After predictions that Apple will take the smart TV market by storm in future months, it may be no surprise to learn that Google has this week unveiled its latest foray into the television market, with the release of a new set-top box that provides online services.
The search giant has partnered with Sony to develop the latest web-based TV technology using Google’s Android software, a platform originally developed for smartphones. Viewers will now have the opportunity to watch live TV whilst switching between apps like Facebook and Twitter as well as a range of video on demand sites. In addition, Google aims to bring the internet more comprehensively into the living room with easy access to email, Wikipedia and news websites.
However, concerns have been expressed surrounding the cost of the new product in comparison to Google’s potential competitors in the market. The rather expensive price tag comes in at between £200 and £300 – a considerable amount more than Apple’s £99 set-top box – with Google’s rationale based upon an offering that provides greater access to the internet from a television than anyone else.

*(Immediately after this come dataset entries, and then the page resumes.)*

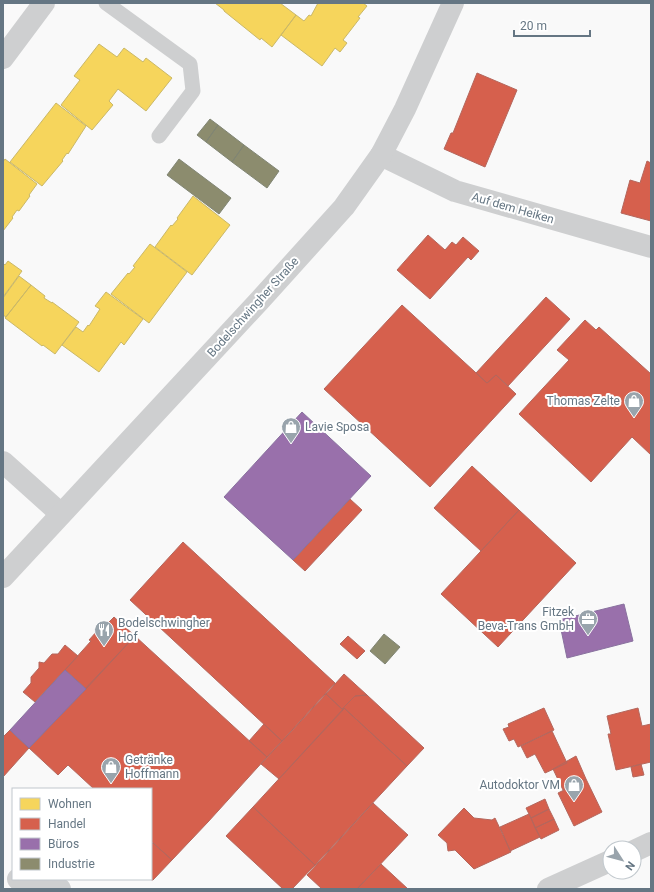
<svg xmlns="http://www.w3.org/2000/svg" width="654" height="892" viewBox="0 0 654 892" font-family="Roboto,sans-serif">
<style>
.homes{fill:#f6d55c;stroke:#cab868}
.shops{fill:#d6604d;stroke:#b4675d}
.offices{fill:#9970ab;stroke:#89729f}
.industry{fill:#8c8c6e;stroke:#808574}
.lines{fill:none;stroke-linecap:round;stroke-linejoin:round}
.service{stroke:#cecfd0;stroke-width:15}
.minor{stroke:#cecfd0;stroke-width:22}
.tertiary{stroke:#cecfd0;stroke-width:22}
.labels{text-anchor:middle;stroke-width:4;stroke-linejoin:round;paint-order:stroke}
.street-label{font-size:12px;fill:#657683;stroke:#fff}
.poi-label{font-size:12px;fill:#657683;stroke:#fff;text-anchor:end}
</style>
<rect width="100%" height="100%" fill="#f9f9f9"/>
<!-- homes -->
<path class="homes" d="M215 3H280L296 15 272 47 261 38 260 40 224 11V10Z
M318 3H363L367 6 358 17 360 18 343 40 347 43 340 52 335 48 322 66 281 35 296 15 304 21 309 15 311 16Z
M99 44 117 57 124 48 143 62 146 58 172 78 146 111 118 89 109 101 113 105 92 130 61 105 80 80 74 76Z
M56 103 86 126 68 154 67 153 62 160 63 161 42 186 10 162Z
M5 159 37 184 29 195 30 196 19 211 17 210 12 217 13 218 3 231V162Z
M193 196 230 225 192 275 155 247 171 225 172 226 178 219 177 218Z
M150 244 187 272 149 323 111 294 128 273 129 274 135 267 133 266Z
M8 261 22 271 3 297V263L5 265Z
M19 276 31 285 6 317 3 315V298Z
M31 285 45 296 44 298 52 303V302L79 322 55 354 43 345 42 346 5 318Z
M106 292 143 319 124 345 121 342 99 372 62 345 76 327 83 332 88 325 89 326 100 309 95 306Z"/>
<!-- shops -->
<path class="shops" d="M477 73 517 90 485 167 444 149 451 133H453Z
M647 161 651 163V221L621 213 630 180 640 183Z
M428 235 445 250 452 242 456 245 463 237 479 251 471 260 468 257 430 299 397 270Z
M546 297 570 319 508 386 496 375 487 383 476 373Z
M402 305 487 383 496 375 516 394 430 487 324 389Z
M585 320 596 330 599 327 651 374V455L632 437 591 482 519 414 569 360 557 350Z
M472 466 519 510 481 551 434 508Z
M350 499 362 510 305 571 293 560Z
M519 510 576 563 498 647 441 594Z
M183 542 335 683 282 741 130 600Z
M114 617 135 636 86 689 65 670 91 641 89 640 97 631 99 632Z
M135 636 267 757 208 822 172 860 151 841V789H94L68 765 58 775 29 748Z
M348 636 365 651 357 659 340 644Z
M65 645 78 656 35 702 23 692 31 683V677L39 668V662L44 663 52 654H58Z
M344 674 367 695 355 696 342 709 326 694Z
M326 694 343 710 279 779 261 764Z
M367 695 424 748 407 766 344 708 343 710 342 709 355 696Z
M344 708 407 766 315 865 253 807Z
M544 708 554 730 518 747 514 739 509 741 503 729 509 727 508 724Z
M638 708 642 726 651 724V762L616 770 608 734H611L607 716Z
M264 724 282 741 267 757 249 741Z
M10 730 29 748 3 777V737Z
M552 731 567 763 545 773 535 754 527 758 521 746Z
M576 756 586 779 563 790 553 769Z
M641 764 644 775 633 777 631 767Z
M586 779 602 812 574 826 558 793Z
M545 799 549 809 531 818 526 808Z
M373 803 408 835 357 889H322L307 875Z
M253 807 315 865 292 889H283L226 836Z
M464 808 474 818 492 820 495 818 511 852 474 869 455 850 448 851 447 843 438 835Z
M549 809 554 819 535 828 531 818Z
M529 814 540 837 510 851 500 827Z
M554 819 559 830 541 839 535 828Z
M153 843 172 860 153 880 148 879H151V845Z
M381 864 408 889H357Z"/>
<!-- offices -->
<path class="offices" d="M302 412 371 476 293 560 224 497Z
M624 604 633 641 567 658 559 620Z
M65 670 86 689 29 748 10 730Z"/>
<!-- industry -->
<path class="industry" d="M210 119 218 125 206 142 197 135Z
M218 125 244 145 232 162 206 142Z
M244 145 279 171 267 188 232 162Z
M179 159 231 198 219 214 167 175Z
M384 634 400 647 385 664 370 651Z"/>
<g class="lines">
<!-- service -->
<path class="service" d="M106 3 190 64 193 91 159 136"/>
<!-- minor -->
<path class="minor" d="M3 58 44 3
M381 155 455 191 651 247
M3 462 61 514
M634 851 651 843
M18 879 60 889
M548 889 610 861"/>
<!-- tertiary -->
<path class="tertiary" d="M3 577 261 299 344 207 381 155 405 109 453 3"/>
</g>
<!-- icons -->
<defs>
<symbol id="shop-pin" viewBox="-11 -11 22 30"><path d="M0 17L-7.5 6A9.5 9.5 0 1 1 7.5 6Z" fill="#99a4ac" stroke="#fff"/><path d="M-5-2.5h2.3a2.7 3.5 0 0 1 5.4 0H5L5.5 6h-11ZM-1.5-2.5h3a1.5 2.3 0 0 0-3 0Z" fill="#fff"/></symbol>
<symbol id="office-pin" viewBox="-11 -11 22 30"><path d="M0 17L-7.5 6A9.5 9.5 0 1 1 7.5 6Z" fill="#99a4ac" stroke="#fff"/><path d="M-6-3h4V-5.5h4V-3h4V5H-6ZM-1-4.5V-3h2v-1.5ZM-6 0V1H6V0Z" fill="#fff"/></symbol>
<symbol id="restaurant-pin" viewBox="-11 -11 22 30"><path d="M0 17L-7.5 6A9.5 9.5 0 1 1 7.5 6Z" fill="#99a4ac" stroke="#fff"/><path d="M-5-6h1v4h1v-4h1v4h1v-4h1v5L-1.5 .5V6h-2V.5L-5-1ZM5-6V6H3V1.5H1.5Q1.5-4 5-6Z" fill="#fff"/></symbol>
</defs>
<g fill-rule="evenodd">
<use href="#shop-pin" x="623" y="390" width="22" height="30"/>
<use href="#shop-pin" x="280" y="416" width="22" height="30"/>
<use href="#office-pin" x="577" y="608" width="22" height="30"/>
<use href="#restaurant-pin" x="93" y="619" width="22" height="30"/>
<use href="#shop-pin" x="100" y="756" width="22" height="30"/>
<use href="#shop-pin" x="563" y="774" width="22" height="30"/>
</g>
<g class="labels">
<!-- street labels -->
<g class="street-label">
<text transform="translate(513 208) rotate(16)" y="4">Auf dem Heiken</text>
<text transform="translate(253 307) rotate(-48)" y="4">Bodelschwingher Straße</text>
</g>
<!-- poi labels -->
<g class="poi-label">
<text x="620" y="405">Thomas Zelte</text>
<text x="305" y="431" text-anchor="start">Lavie Sposa</text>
<text x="574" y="616">Fitzek<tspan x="574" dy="14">Beva-Trans GmbH</tspan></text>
<text x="118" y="627" text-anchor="start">Bodelschwingher<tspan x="118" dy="14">Hof</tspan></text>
<text x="125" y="764" text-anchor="start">Getränke<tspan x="125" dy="14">Hoffmann</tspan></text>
<text x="560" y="789">Autodoktor VM</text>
</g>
</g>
<!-- border -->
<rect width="654" height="892" fill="none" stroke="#657683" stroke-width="8"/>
<!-- legend -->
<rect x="12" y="788" width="140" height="92" fill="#ffffff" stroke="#c1c8cd"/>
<rect x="20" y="798" width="20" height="12" fill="#f6d55c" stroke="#c1c8cd"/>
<text x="48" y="808" font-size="12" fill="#657683">Wohnen</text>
<rect x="20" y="818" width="20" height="12" fill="#d6604d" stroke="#c1c8cd"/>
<text x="48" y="828" font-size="12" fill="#657683">Handel</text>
<rect x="20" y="838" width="20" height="12" fill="#9970ab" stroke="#c1c8cd"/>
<text x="48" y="848" font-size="12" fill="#657683">Büros</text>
<rect x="20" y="858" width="20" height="12" fill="#8c8c6e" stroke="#c1c8cd"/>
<text x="48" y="868" font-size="12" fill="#657683">Industrie</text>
<!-- north arrow -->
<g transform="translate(622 860) rotate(126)"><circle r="19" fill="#ffffff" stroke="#c1c8cd"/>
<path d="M0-3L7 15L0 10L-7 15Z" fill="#99a4ac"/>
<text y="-6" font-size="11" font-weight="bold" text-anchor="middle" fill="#657683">N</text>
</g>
<!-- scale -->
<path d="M514 30v6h76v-6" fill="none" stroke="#657683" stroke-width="2"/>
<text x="520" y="30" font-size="12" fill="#657683" stroke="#ffffff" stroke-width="3" paint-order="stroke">20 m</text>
</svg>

So how will Google perform in the robust television market? Recent years have seen the company struggle to achieve real success in the US, with an alarming rate of unsatisfied customers returning its TV products to the store. But will things differ in the UK? Google has proven to be tough competition for the Apple iPad already this year after the launch of their Nexus 7 tablet in June, but this has little bearing on how it may fare in the world of web-enabled TV. In fact, much may depend on how customers view the Google offering against the larger price tag.
MEC opinion: The price of Google’s smart TV option is most certainly high compared to its competitors – and at this stage it’s difficult to justify this much higher price tag. We appear to live in a time where ‘the latest technological phenomenon’ happens every month, so is this the real deal?
It is obvious that consumers highly value their interaction with Facebook, Twitter and the like, so the technology certainly has the tools to succeed. However, as the world becomes more and more dominated by technology – do we really need a piece of equipment that combines all of this for use with our television?